I'd have stopped responding and let you continue saying whatever you like if you'd have argued that you could guess within 3 inches and five pounds of a dogs size... but to say you know which dogs are game -- don't care if you use the word "drive" and are "referring to prey drive" (which is just a city slicker's way of saying 'my dog likes to chase shit', what you're colloquializing is the word game -- is absolutely ludicrous. 

Some dogs don't even develop any heart until they're two years old, but you can somehow sense it, but watching a pup chase tit? "Well, Ralphy's never going to have any drive 'cause he's always sucking hind tit. Franky on the other hand, he's going to have the heart of a lion! Just look at his ferocity in the chow line!"

And you can tell whether a pup is going to end up cunning or clever or pensive or patient by watching the actions of a 3 month old pup? Come on now, how do you do that? "Benji is going to end up being a genius dog! He's already doing fractions! He'll roll in 1/3 of Humbug's poop and mix it with an ounce of Lucy's pee and wala! He has the perfect puppy fur gel! He's so debonair!"

Come on now, every puppy on earth is dumb; their like toddlers. They do things like fall on their heads and walk onto glass doors and eat electric chords at Christmas. What you're saying is that you can gauge the potential intelligence of a puppy by rating degrees of dumbness. 

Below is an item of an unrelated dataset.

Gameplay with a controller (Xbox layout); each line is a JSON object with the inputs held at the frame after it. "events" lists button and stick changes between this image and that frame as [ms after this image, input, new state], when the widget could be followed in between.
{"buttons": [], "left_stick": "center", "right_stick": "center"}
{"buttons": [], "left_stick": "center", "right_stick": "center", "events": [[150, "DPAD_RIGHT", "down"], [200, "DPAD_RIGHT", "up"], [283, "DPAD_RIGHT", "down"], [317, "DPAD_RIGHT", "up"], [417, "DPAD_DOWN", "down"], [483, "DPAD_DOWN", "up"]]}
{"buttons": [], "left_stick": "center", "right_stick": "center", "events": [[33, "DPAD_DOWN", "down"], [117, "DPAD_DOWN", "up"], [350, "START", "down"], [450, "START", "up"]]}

However, I'd believe that before I'd believe you knew what kind of heart a pit's going to have by watching him play with squeeky toys at 3 months old.


----------



## EckoMac (Aug 25, 2010)

Game and drive have 2 different meanings. js


----------



## American_Pit13 (Apr 23, 2007)

hotchkiss said:


> I'd have stopped responding and let you continue saying whatever you like if you'd have argued that you could guess within 3 inches and five pounds of a dogs size... but to say you know which dogs are game -- don't care if you use the word "drive" and are "referring to prey drive" (which is just a city slicker's way of saying 'my dog likes to chase shit', what you're colloquializing is the word game -- is absolutely ludicrous.
> 
> Some dogs don't even develop any heart until they're two years old, but you can somehow sense it, but watching a pup chase tit? "Well, Ralphy's never going to have any drive 'cause he's always sucking hind tit. Franky on the other hand, he's going to have the heart of a lion! Just look at his ferocity in the chow line!"
> 
> ...


Game and drive are completely different things genius. You have not a single clue what you are talking about lmao

Every puppy on earth is dumb? LMAO No sweety your dumb, the puppies are rather smart and willing to learn. :thumbsup:

Rather than stories based of what you want to believe I am saying why don't you educate yourself and then have a base upon which to speak.


----------



## Odin`s_BlueDragon (Mar 11, 2012)

EckoMac said:


> Game and drive have 2 different meanings. js


THIS! :goodpost:

My Odin will chase the holy living hell outta cats n critters... but if u put were to put him in a real [] and let him scratch.... hes prolly gunna cur out. game and drive are quite different my dear sir and i suggest u crack a book, something by Stratton maybe, and get ta learnin.


----------



## hotchkiss (Oct 11, 2011)

my dogs chase shit vs my dogs have heart? Completely different, but I thought we were talking about pits, not weimaraners. 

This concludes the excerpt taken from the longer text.